__Data to examine__
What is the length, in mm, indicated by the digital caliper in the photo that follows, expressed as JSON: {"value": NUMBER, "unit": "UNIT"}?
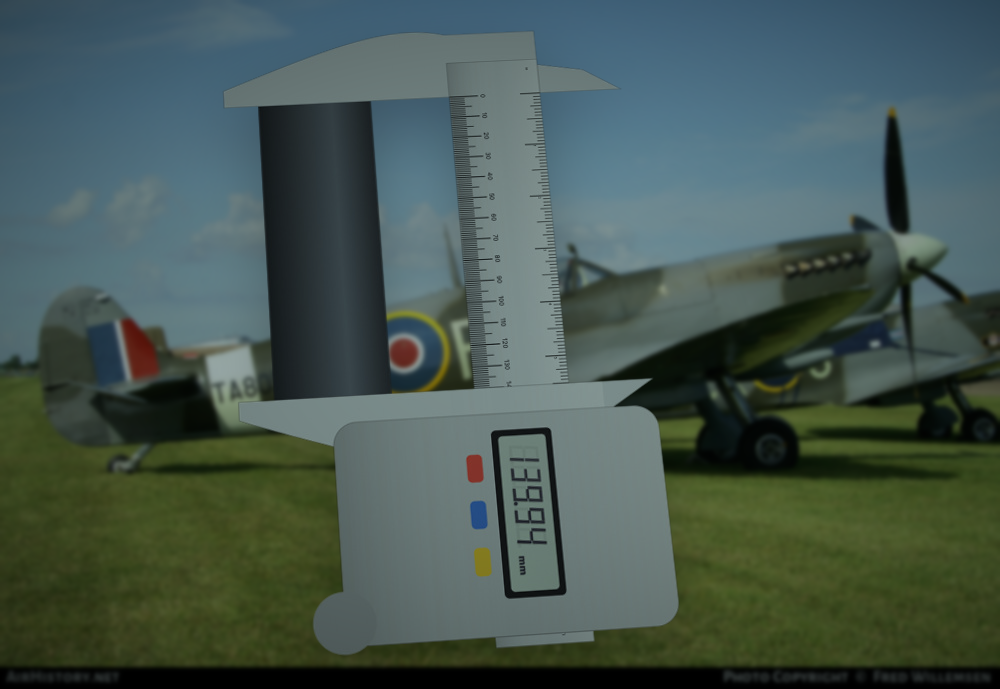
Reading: {"value": 139.94, "unit": "mm"}
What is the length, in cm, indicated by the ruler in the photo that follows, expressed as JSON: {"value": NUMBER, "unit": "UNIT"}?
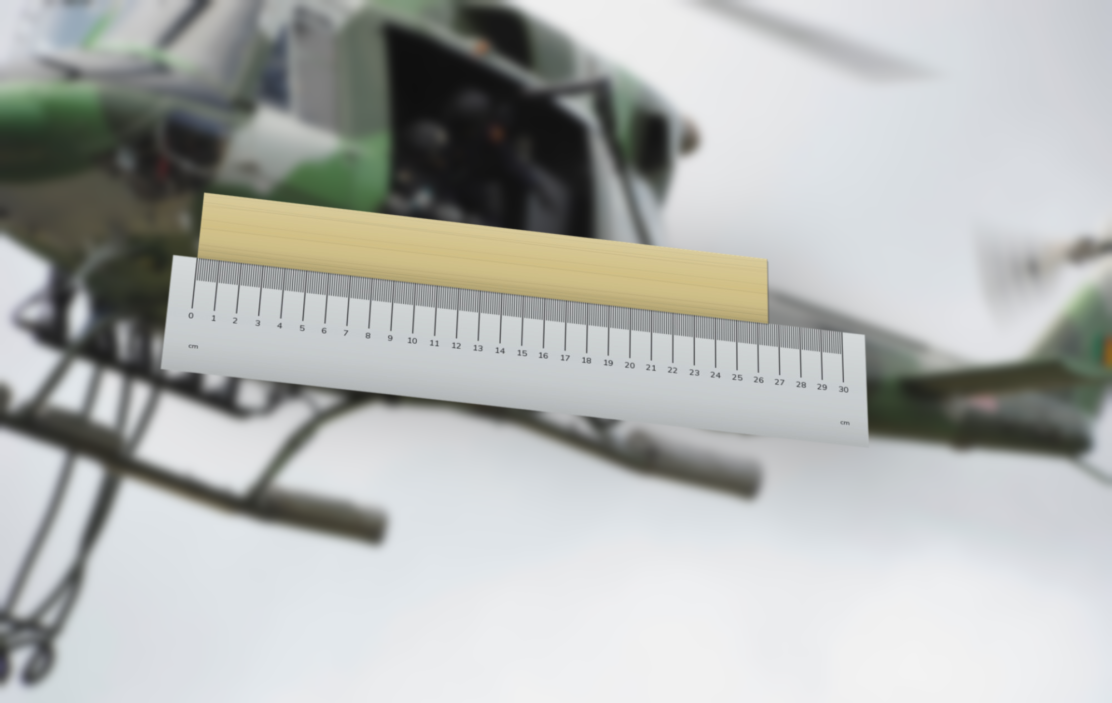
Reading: {"value": 26.5, "unit": "cm"}
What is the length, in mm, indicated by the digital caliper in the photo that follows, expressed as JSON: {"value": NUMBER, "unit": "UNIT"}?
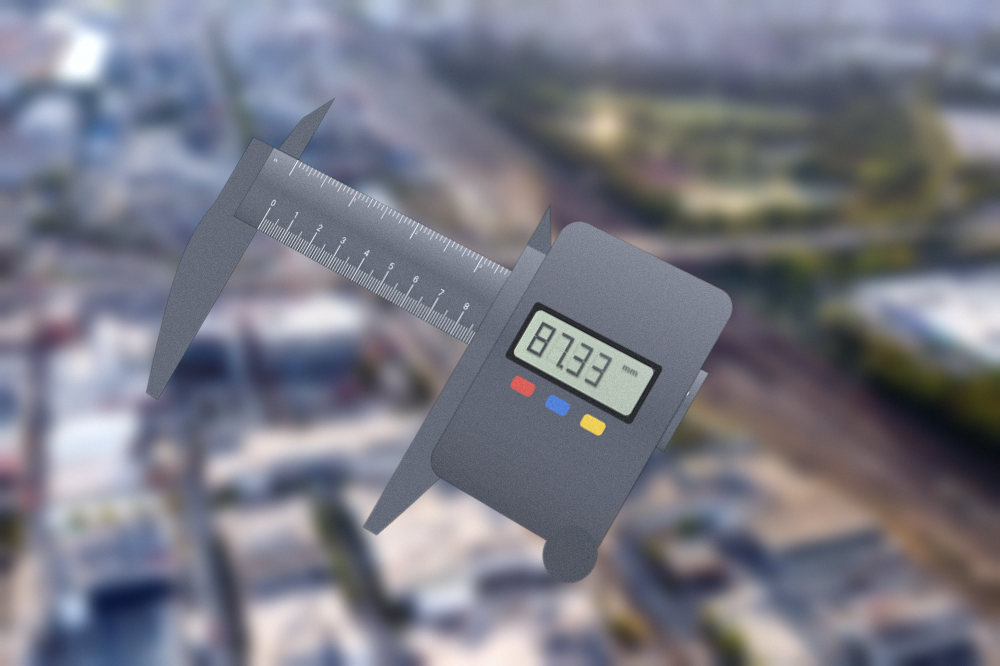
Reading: {"value": 87.33, "unit": "mm"}
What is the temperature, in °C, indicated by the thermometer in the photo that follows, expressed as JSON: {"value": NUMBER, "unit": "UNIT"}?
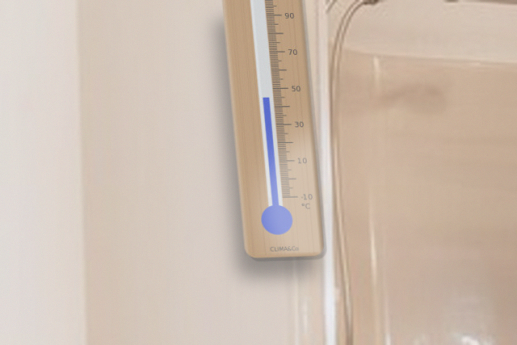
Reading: {"value": 45, "unit": "°C"}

__Requirement__
Can you quote everything from the line containing "What is the length, in cm, indicated" down to the end of the records, leaving the pictures out?

__Result of the exercise__
What is the length, in cm, indicated by the ruler in the photo that follows, expressed as JSON: {"value": NUMBER, "unit": "UNIT"}?
Reading: {"value": 26.5, "unit": "cm"}
What is the length, in mm, indicated by the digital caliper in the photo that follows, expressed as JSON: {"value": NUMBER, "unit": "UNIT"}?
Reading: {"value": 87.33, "unit": "mm"}
What is the temperature, in °C, indicated by the thermometer in the photo that follows, expressed as JSON: {"value": NUMBER, "unit": "UNIT"}?
Reading: {"value": 45, "unit": "°C"}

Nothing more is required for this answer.